June 23, 2008 - Advocate Christ Medical Center in Oak Lawn, IL has become one of only a few institutions in the Chicago area and among about 25 hospitals nationally that are using a glue-like liquid for the successful treatment of brain aneurysms without surgery.
In a recent two-and-a-half-hour procedure, Thomas J. Grobelny M.D., of the medical center's Neurosciences Institute, led a team in use of the substance to eliminate an aneurysm from the petrous-cavernous carotid artery on the right side of a patient’s head.
Called Onyx HD 500, the glue-like liquid is delivered through a micro-catheter, a thin, tube-like device that has been threaded through a patient's blood vessels to the site of the aneurysm. The liquid, which hardens upon contact with blood and other body fluids, is used to fill the aneurysm, effectively sealing it off by blocking the flow of blood to it.
The Onyx material is intended for use with large aneurysms or those having wide openings, called "necks."
Aneurysms form when a weakness in a blood vessel wall causes the vessel to balloon out and form a thin-walled, blood-filled pouch. If this pouch, or sac, develops in a brain blood vessel and bursts, a patient can sustain a devastating, even lethal, stroke as blood floods the brain tissue, said Dr. Grobelny.

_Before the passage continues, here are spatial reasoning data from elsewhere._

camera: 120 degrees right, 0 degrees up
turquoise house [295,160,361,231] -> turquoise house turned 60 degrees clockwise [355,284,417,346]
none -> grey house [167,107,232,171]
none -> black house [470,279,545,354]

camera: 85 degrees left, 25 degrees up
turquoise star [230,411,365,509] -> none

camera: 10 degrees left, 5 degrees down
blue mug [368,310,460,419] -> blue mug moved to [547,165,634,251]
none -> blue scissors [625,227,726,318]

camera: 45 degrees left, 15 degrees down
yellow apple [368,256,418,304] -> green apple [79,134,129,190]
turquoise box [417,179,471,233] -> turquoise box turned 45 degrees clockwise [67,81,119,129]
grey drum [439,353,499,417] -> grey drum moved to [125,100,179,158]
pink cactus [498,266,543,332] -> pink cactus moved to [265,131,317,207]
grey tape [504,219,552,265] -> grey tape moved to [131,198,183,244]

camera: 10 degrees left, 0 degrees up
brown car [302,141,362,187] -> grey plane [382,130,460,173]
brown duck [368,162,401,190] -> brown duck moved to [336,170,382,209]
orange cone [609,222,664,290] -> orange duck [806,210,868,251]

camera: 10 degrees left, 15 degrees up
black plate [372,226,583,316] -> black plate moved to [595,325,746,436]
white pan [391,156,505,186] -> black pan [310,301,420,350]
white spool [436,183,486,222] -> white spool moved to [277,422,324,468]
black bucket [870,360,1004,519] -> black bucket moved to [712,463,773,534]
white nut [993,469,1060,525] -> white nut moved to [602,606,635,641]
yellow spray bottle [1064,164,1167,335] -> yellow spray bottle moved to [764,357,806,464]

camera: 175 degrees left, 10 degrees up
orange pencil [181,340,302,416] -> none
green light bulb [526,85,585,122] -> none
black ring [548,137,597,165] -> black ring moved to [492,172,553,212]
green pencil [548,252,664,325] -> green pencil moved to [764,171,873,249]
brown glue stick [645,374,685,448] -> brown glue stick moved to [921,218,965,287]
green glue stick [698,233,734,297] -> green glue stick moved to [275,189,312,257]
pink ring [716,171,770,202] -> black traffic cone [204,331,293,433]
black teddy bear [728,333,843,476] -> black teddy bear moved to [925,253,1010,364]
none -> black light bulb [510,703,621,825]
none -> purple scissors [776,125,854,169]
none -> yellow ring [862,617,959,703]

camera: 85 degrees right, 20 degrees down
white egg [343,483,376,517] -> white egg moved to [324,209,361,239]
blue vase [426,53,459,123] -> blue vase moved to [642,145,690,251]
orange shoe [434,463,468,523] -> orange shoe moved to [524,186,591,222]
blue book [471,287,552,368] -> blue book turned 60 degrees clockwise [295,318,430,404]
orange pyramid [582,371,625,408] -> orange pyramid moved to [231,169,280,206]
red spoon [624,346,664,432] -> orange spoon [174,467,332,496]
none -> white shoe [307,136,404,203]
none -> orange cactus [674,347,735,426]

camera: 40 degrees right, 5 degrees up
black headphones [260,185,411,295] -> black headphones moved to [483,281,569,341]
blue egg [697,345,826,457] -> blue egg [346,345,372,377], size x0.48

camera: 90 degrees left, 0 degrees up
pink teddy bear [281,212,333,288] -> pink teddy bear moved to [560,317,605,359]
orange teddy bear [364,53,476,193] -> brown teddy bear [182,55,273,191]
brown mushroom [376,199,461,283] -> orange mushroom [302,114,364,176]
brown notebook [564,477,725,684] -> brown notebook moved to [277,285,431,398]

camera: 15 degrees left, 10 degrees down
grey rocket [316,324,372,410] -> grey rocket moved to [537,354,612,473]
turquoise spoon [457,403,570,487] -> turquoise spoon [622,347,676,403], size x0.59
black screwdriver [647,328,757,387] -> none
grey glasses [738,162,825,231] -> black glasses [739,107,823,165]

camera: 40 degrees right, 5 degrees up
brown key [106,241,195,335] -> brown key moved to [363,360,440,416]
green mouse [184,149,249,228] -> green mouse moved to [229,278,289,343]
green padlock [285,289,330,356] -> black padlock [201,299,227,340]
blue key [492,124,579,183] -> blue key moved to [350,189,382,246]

Dr. Grobelny is a neurointerventionalist, namely a physician specializing in minimally invasive, endovascular neurosurgery.
Just last year, the medical center became one of the first Chicago area institutions and only one in the Advocate Health Care system to use a specialized stent - the CORDIS ENTERPRISE Vascular Reconstruction Device and Delivery System. The advanced tool enables physicians to block off a brain aneurysm that has a wide neck separating it from the main blood vessel and to hold in place wire coils positioned inside the aneurysm. The wire coils facilitate clot formation, thereby stopping blood flow to the aneurysm and reducing the risk of rupture.
Also in 2007, the same team, under Dr. Grobelny’s leadership, achieved another first for the south and southwest suburbs and for Advocate Heath Care when it filled a patient’s potentially lethal brain aneurysm with coils that literally swelled up to eight times their original volume. The coils had been coated with a hydrogen polymer, which, in combination with water from surrounding body tissue, caused the coils to swell and fill the aneurysm.